Guillaume St-Pierre cooks a short, daily-changing Italian menu from the open kitchen at Battuto, and the discipline is in how much is made on site. The ciabatta is grilled to order, the salumi is cured in-house, the pasta is rolled daily and the gelato is churned in the kitchen — a level of from-scratch cooking unusual for a 24-seat room at this price. Pasta is the thing to order: the daily ravioli and the tagliatelle change with what arrived that morning, and the Apulian burrata with salsa rossa is a fixture starter. Pastry chef Paul Croteau's desserts are not an afterthought, and sommelier Pascal Bussières runs a tight Italian-leaning list that punches well above the room's size. The 2025 Bib Gourmand recognised exactly this: serious cooking at a fair price, with none of the formality.

The Room

Battuto is small and loud in the best way — twenty-four seats, most of them at a counter facing the open kitchen, in a plain storefront room on boulevard Langelier in Saint-Roch. Sound sits at a lively hum when the room is full, lighting is bright and functional rather than mood-lit, and the counter seats put you close enough to watch the pasta being plated. There is no dress code. It works for solo diners and couples; it is too tight for large groups. The energy is the point.

Best for Solo Dining

Battuto is one of the best solo-dining rooms in Québec City because the counter is the main event, not the consolation seat. Eating alone at Battuto means a front-row view of St-Pierre and his team plating, easy conversation with the cooks and the sommelier, and a pace you control. The single seats at the counter are also the easiest to snag when the monthly reservation drop sells out the tables in minutes. Order the daily pasta, let Bussières pour a glass to match, and watch the kitchen work.
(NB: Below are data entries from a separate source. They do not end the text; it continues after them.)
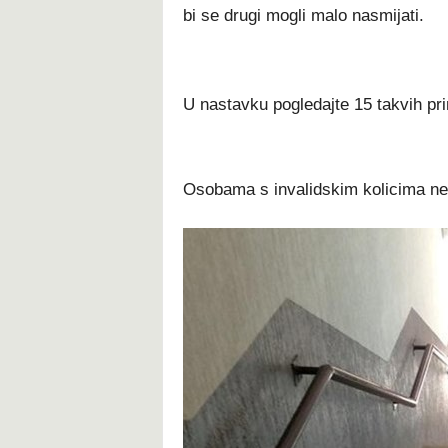
bi se drugi mogli malo nasmijati.
U nastavku pogledajte 15 takvih pri
Osobama s invalidskim kolicima ne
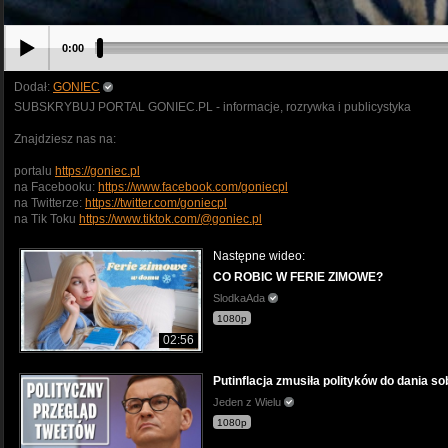
0:00
Dodał:
GONIEC
SUBSKRYBUJ PORTAL GONIEC.PL - informacje, rozrywka i publicystyka
Znajdziesz nas na:
portalu
https://goniec.pl
na Facebooku:
https://www.facebook.com/goniecpl
na Twitterze:
https://twitter.com/goniecpl
na Tik Toku
https://www.tiktok.com/@goniec.pl
Następne wideo:
CO ROBIC W FERIE ZIMOWE?
SlodkaAda
1080p
02:56
Putinflacja zmusiła polityków do dania s
Jeden z Wielu
1080p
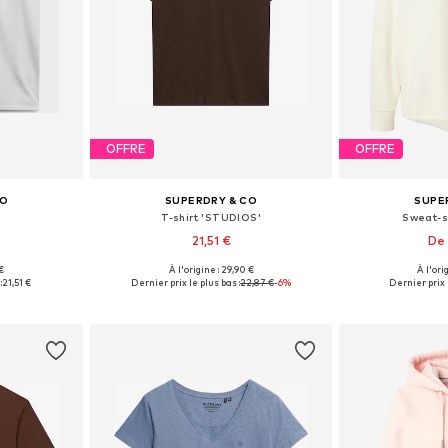
OFFRE
OFFRE
CO
SUPERDRY & CO
SUPE
T-shirt 'STUDIOS'
Sweat-sh
21,51 €
De 
+
12
 €
À l'origine : 29,90 €
À l'ori
, S, M, L, XL
Tailles disponibles: XS, S, M, L
Tailles dis
:
21,51 €
Dernier prix le plus bas :
22,87 €
-6%
Dernier prix 
nier
Ajouter au panier
Ajoute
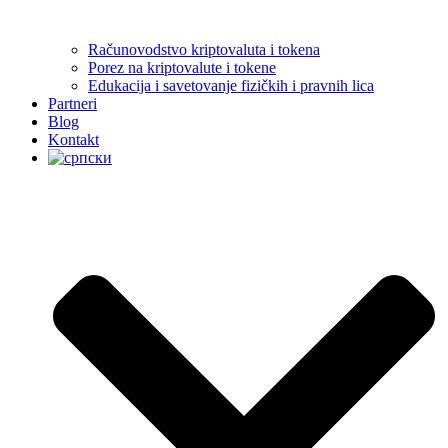
Računovodstvo kriptovaluta i tokena
Porez na kriptovalute i tokene
Edukacija i savetovanje fizičkih i pravnih lica
Partneri
Blog
Kontakt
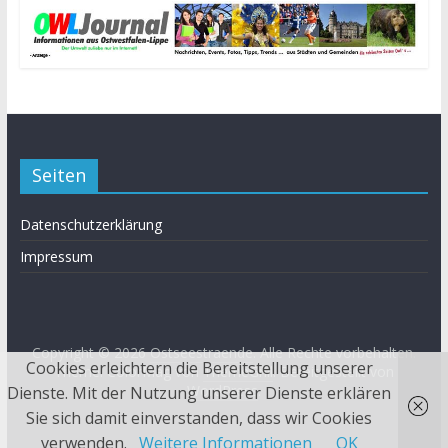
Seiten
Datenschutzerklärung
Impressum
Copyright © 2026
Ostseestraende
. Alle Rechte vorbehalten.
Cookies erleichtern die Bereitstellung unserer
Theme: ColorMag von
ThemeGrill
. Bereitgestellt von
WordPress
.
Dienste. Mit der Nutzung unserer Dienste erklären
Sie sich damit einverstanden, dass wir Cookies
verwenden.
Weitere Informationen
OK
Few rooms make dining alone feel this deliberate.

Not for

Not for a group — there are 24 seats, most at a counter, and no room for a party larger than four; book elsewhere if you need a table for six.

Frequently Asked

Is Battuto worth it?

Yes, and it is among the best-value tables in the city. Battuto's 2025 Bib Gourmand recognised exactly what it does: ambitious, made-from-scratch Italian cooking at around C$70–90 a head, far below tasting-menu prices. The catch is access, not quality — the room seats only 24 and books out instantly. If you can get a seat, it is one of the most rewarding meals in Québec City. Our Québec City dining guide lists easier alternatives.

How hard is it to book Battuto?

Very hard. Battuto releases reservations in monthly batches online, and tables sell out within minutes of opening. The single best tactic is to be ready the moment the calendar drops and to take a counter seat or an off-peak early-week slot rather than holding out for a Saturday table. Solo diners and couples have a real advantage here; parties of four and up are far harder to place.

What is the dress code at Battuto?

There is no dress code. Battuto is a counter-driven neighbourhood room in Saint-Roch, and guests come as they are — neat casual is the norm, and you will be perfectly comfortable in jeans. The focus is the open kitchen and the food, not the room. Dress for a lively, close-quarters dinner rather than a formal one.

What should I order at Battuto?

Order the daily pasta — the ravioli and tagliatelle change with the morning's market and are the kitchen's signature. Start with the Apulian burrata and salsa rossa, leave room for pastry chef Paul Croteau's dessert, and let sommelier Pascal Bussières pour by the glass. Almost everything, from the ciabatta to the gelato, is made in-house, so trust the counter and order what the cooks are excited about that night.